I haven't been on this project in a bit so I don't recall the exact details. And maybe it's lack of familiar with SLURM. But I definitely felt hobbled by it. We are probably going to something based off of Hashicorp stuff.
yes, I guess you are still using NFSv3? We (really tiny vs. everyone else here) settled on that as well, because it requires less integration overall. Though if you're going the all-AD-route, there's the auks-plugin for running with NFSv4 (not sure, how long ticket renewal works though). And you can always just sbcast a zip of your tree and completely forego the NFS (if you store your data somewhere else. Normally you should also be able to write GRES-plugins to "share" this ressources.
The problem with slurm is how it's typically used: ssh into a shared login node with a shared file system, authorization is tightly coupled to linux users on that node, submit jobs with sbatch. Kubernetes deployment feels much more modern and safe.

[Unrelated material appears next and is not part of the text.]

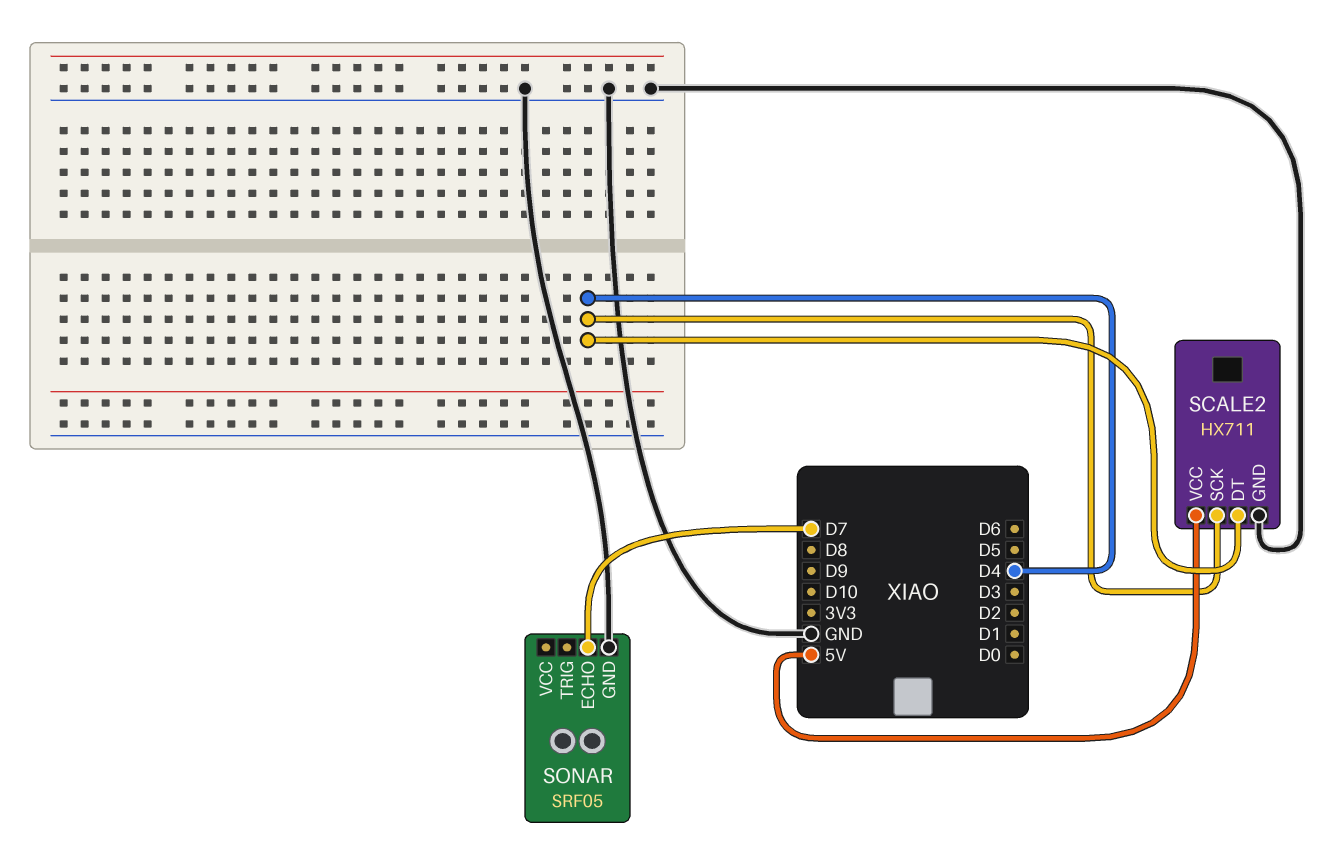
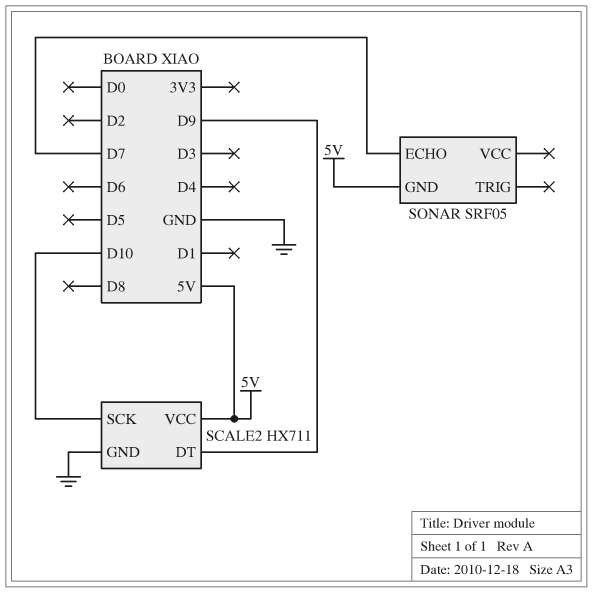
SCALE2 pin DT: D4 -> D9
SCALE2 pin SCK: D4 -> D10
SONAR pin GND: GND -> 5V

I have worked with containers + slurm, where the vendor libmpi is injected in the container runtime [1] by a hook, which gives you close to bare metal performance with some container goodness in terms of isolation and deployment.
Slurm should be the answer but it isn't. In our ML environment, it required ML researchers to understand what is going on (more systems knowledge) and no one liked it. The situation devolved to sshing into machines and running jobs. You are right that slurm is a good fit for HPC ... I just don't think DL workloads are exactly that.
One FAANGUAMLetc engineer told me they SSH, Slurm, and track experiments by telling their manager which parameters were best the day before. This was very strange given that this company has a machine learning platform, so either this engineer did not use it, or they did not use it that much.
We were talking about our machine learning platform and taking it for a spin. We do have long-running notebook scheduling[0] but we wanted to be able to watch the notebook's output from multiple devices as it was running, and for it to survive closed tabs or network disconnections, not just get the results once it's done. We also wanted to be able to do that right from the notebook's interface, instead of SSH'ing and all that, as this was tedious and some of our users aren't that comfortable doing that.
- Lots of different kinds of nodes
- anything more complex dependency wise than a handful of shared Conda envs
- anything involving docker
- anything vaguely untrusted
- any kind of partitioning worse than 3 nines e.g. connectivity or uptime instability
- anything more complex than 3-5 priority levels of scheduling
It's great if you hit that niche but it frankly struggles with the complexities of even moderately heterogeneous work loads.
It's also just a bit dated feeling. Even though kube is complex, it's a joy to work with compared to SLURM. Hashicorp is even better imho.